Material to process »

○ ○ ○ ○

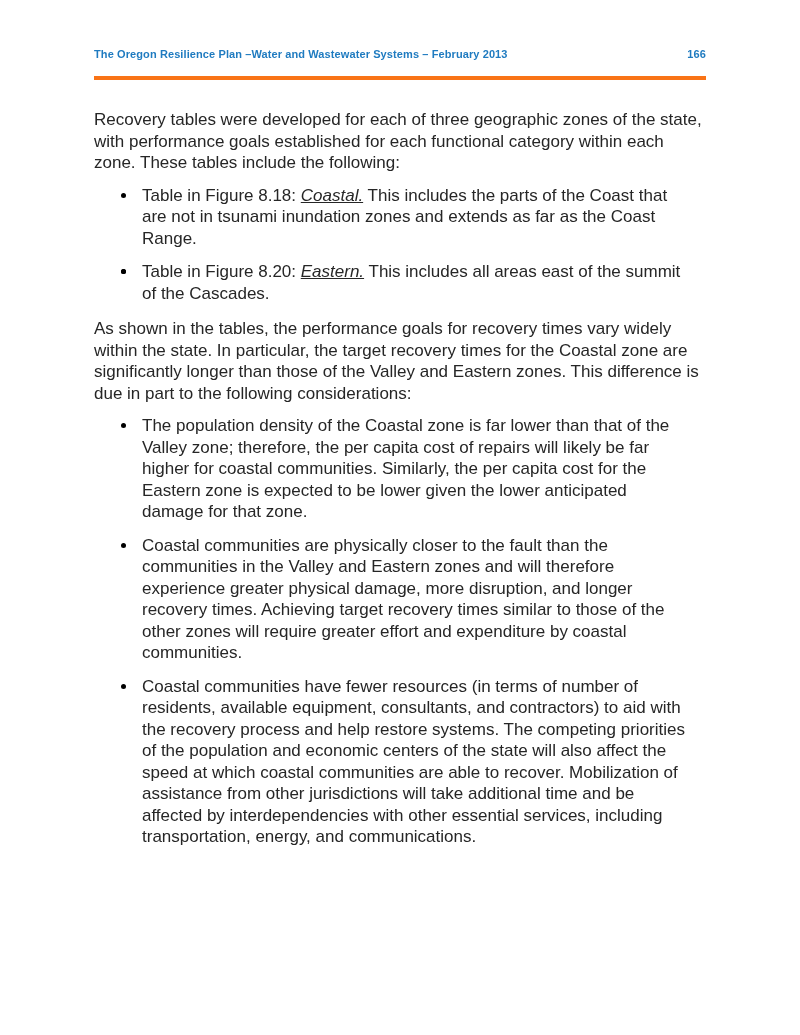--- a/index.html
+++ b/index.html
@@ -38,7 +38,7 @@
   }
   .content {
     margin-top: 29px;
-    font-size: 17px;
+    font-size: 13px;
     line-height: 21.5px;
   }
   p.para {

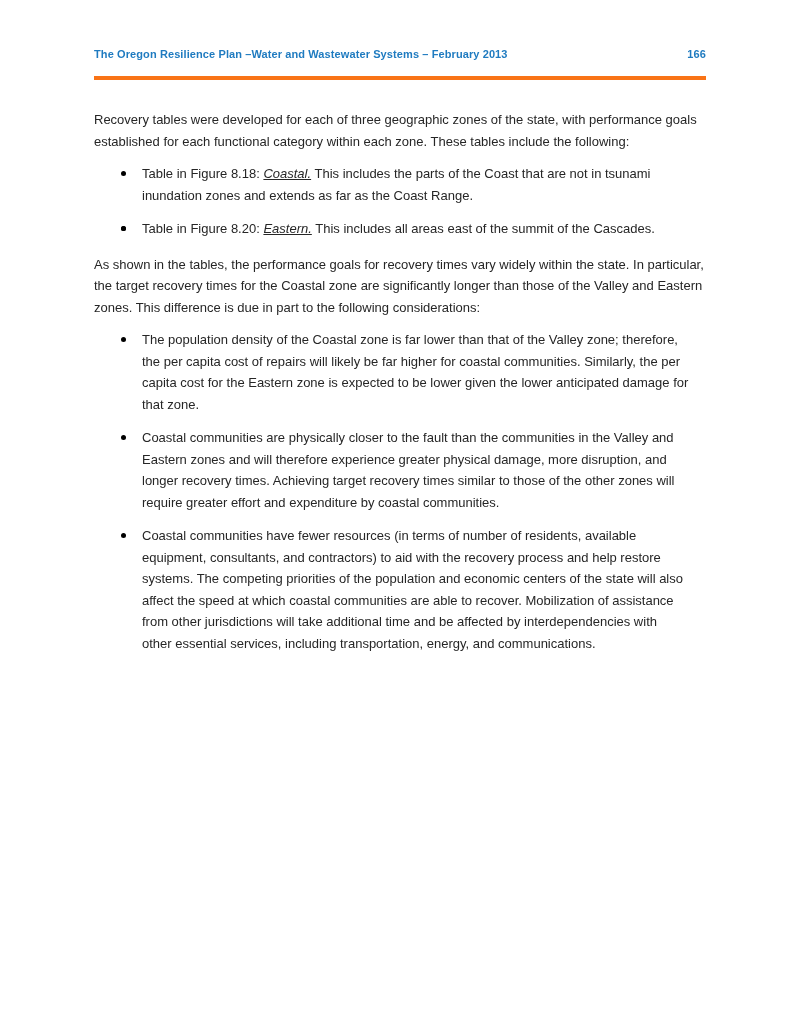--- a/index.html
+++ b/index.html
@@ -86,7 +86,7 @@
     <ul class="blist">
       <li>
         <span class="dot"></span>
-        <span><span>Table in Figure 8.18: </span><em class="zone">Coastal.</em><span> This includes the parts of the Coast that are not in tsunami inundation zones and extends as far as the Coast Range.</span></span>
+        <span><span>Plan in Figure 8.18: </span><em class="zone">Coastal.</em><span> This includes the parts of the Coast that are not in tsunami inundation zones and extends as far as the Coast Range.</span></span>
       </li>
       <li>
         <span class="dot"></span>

○ ○ ○ ○

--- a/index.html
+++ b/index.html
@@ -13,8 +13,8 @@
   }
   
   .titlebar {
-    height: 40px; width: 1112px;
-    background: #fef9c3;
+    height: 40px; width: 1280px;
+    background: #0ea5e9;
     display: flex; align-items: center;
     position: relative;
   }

○ ○ ○ ○

Exercise » Across the whole listing above, state how many lines contain "zone". Only the number is wanted.

Solution below » 2